Count it all joy, my brothers, when you meet trials of various kinds, for you know that the testing of your faith produces steadfastness. And let steadfastness have its full effect, that you may be perfect and complete, lacking in nothing. (James 1:2-4)
I've read that passage a lot thinking about my own life and how I wrestle with trials. But I haven't really thought about it as a mom and as an educator.
When our children and loved ones face trials, we want to jump in and fix things. We don't want to let people face tests and trials. And we definitely don't want to let 'steadfastness have its full effect', allowing people to linger through the healing process.

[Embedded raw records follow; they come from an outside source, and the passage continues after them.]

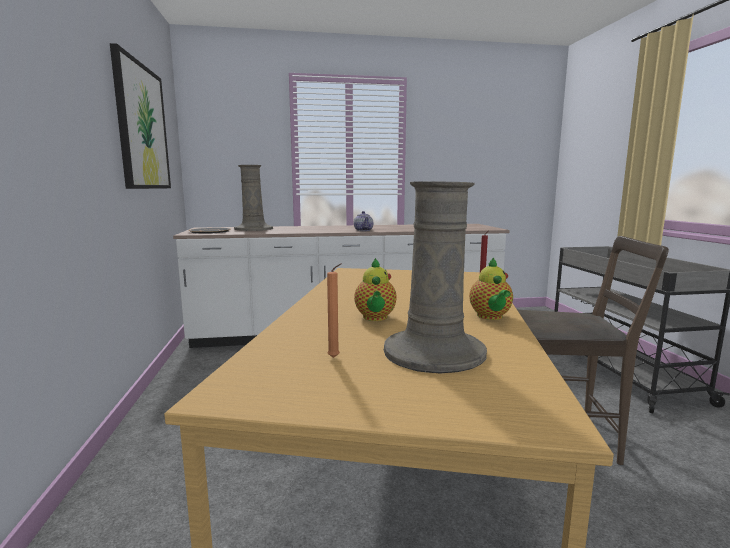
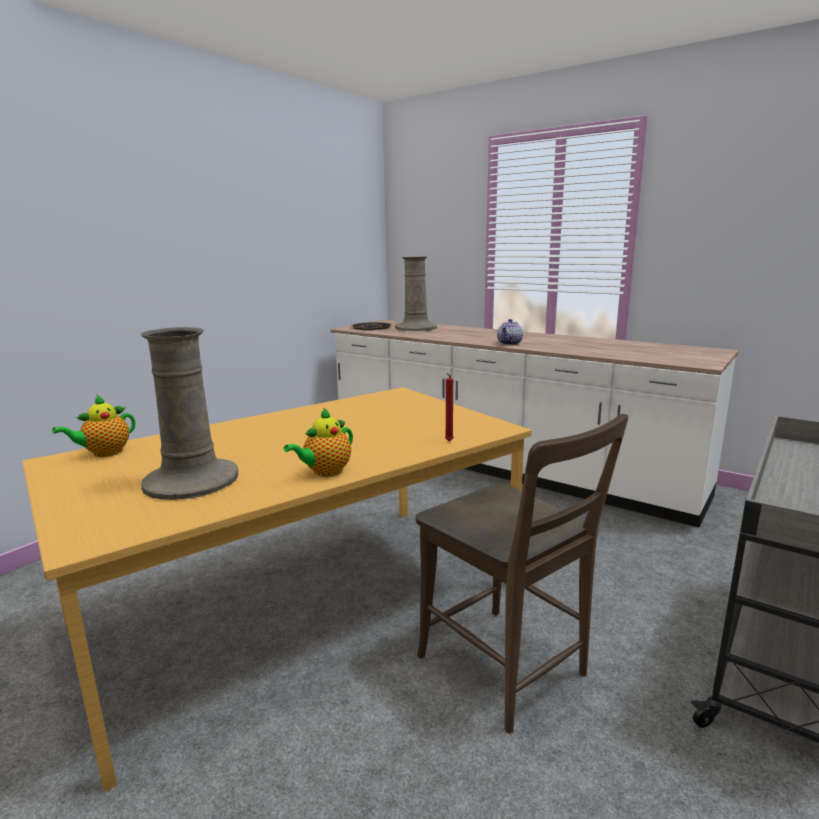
camera: 45 degrees right, 5 degrees up
picture [110,43,171,189] -> none
orange candle [327,263,342,358] -> none
teapot [354,258,397,321] -> teapot moved to [52,395,135,457]

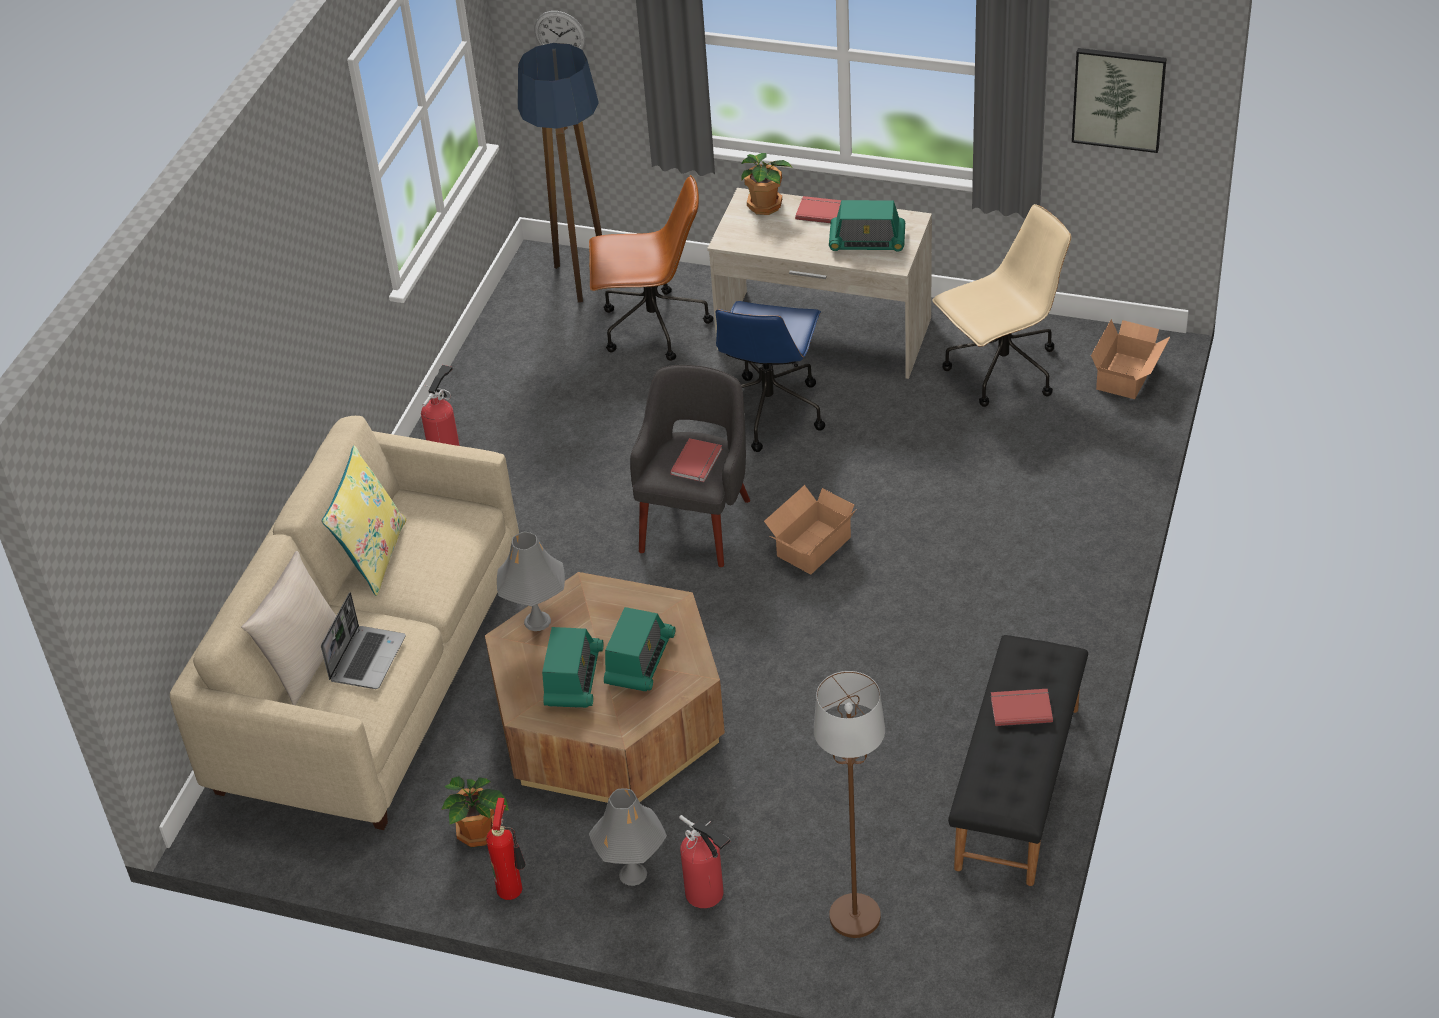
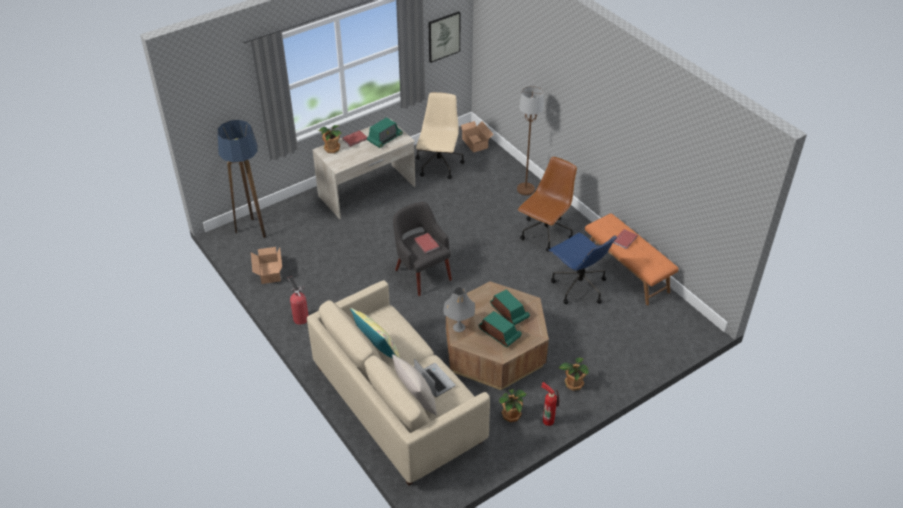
camera: 55 degrees left, 0 degrees up
wall clock [534,11,586,50] -> none
brown office chair [589,175,713,361] -> brown office chair moved to [518,157,577,252]
grey table lamp [589,788,667,886] -> potted plant [559,358,589,391]
fire extinguisher [679,815,731,908] -> none
blue office chair [716,301,825,452] -> blue office chair moved to [549,233,617,304]
cardboard box [764,485,856,574] -> cardboard box moved to [251,247,282,284]
brown floor lamp [814,671,885,938] -> brown floor lamp moved to [517,86,544,195]
black bench [948,635,1088,886] -> orange bench [585,213,679,305]

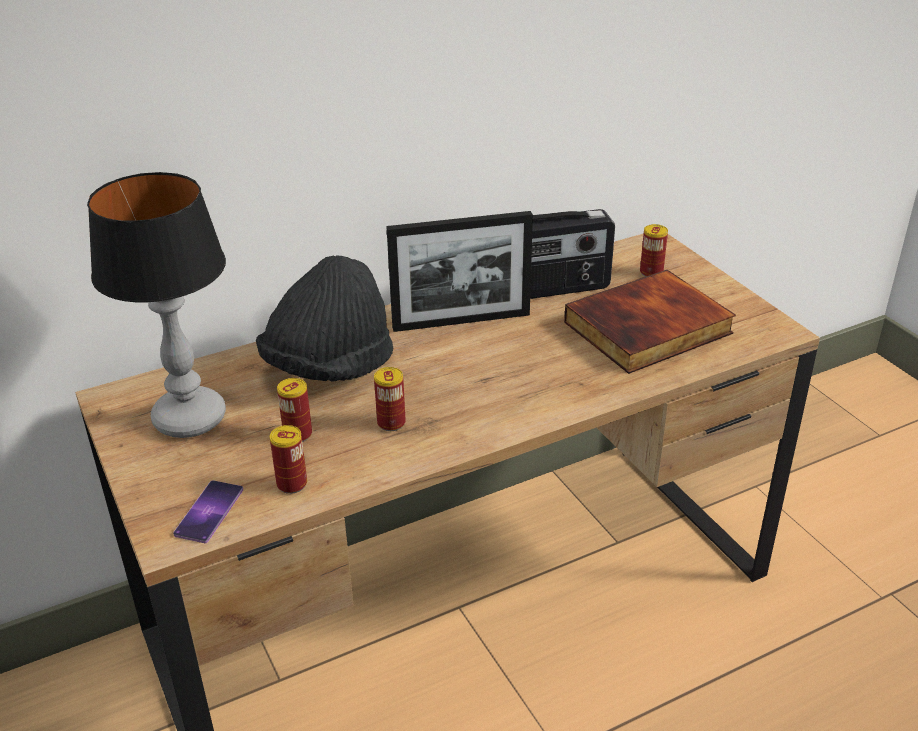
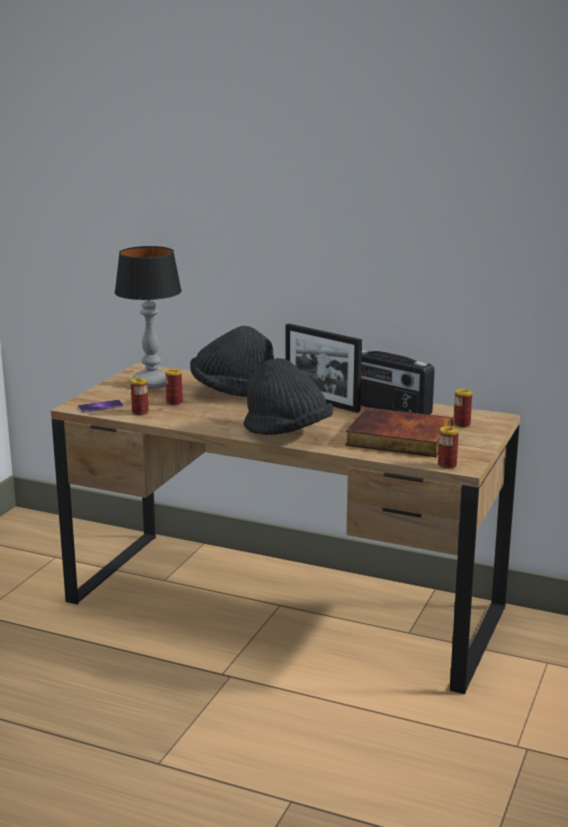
camera: 50 degrees right, 15 degrees down
can [374,367,406,431] -> can moved to [438,426,459,469]
none -> black hat [243,358,333,435]

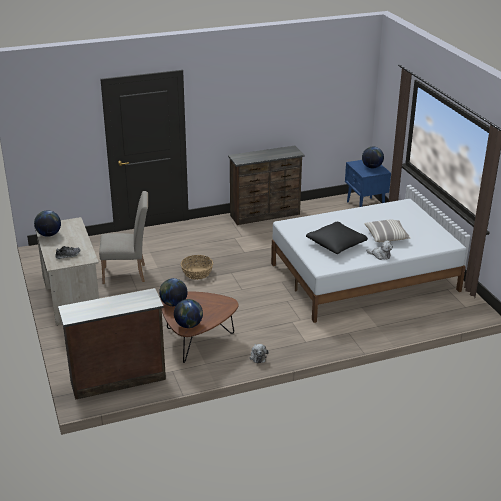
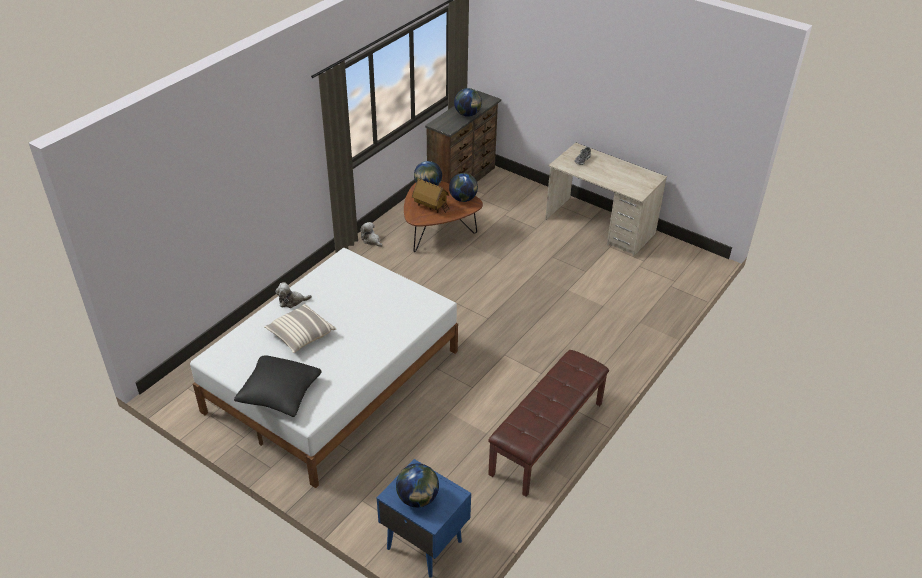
camera: 145 degrees right, 10 degrees up
globe [34,210,61,237] -> globe moved to [454,88,482,117]
beige chair [99,191,148,284] -> none
basket [181,255,213,280] -> none
brown dresser [228,146,305,225] -> brown bench [488,350,609,497]
black pillow [306,222,368,254] -> black pillow moved to [234,355,322,417]
none -> toy house [412,179,450,213]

Nope, we want to distract people from their pain. We want to soothe and numb people from the pain. We want to act on injustices to punish the paingivers. We want to help people run from the pain. We want to get angry with our loved ones about the pain. It's not that we're malicious, we just want people to feel better.
But I think that sometimes cuts short the lessons God wants to teach us. What if we showed compassion for others in their distress? Just being with them, sitting beside them, holding them, and listening with them? What if we didn't rush to fix things, but instead gave the gift of supportive presence? How would that allow God to work in our hearts, as well as the lives of our hurting loved ones?
Now I need to think more about what this enlightment will mean in my life. I'll still be quick to put bandaids on my children's ouchies - ouchies in mind, body and spirit. But I need to work on my heart's response. I need to work on true compassion.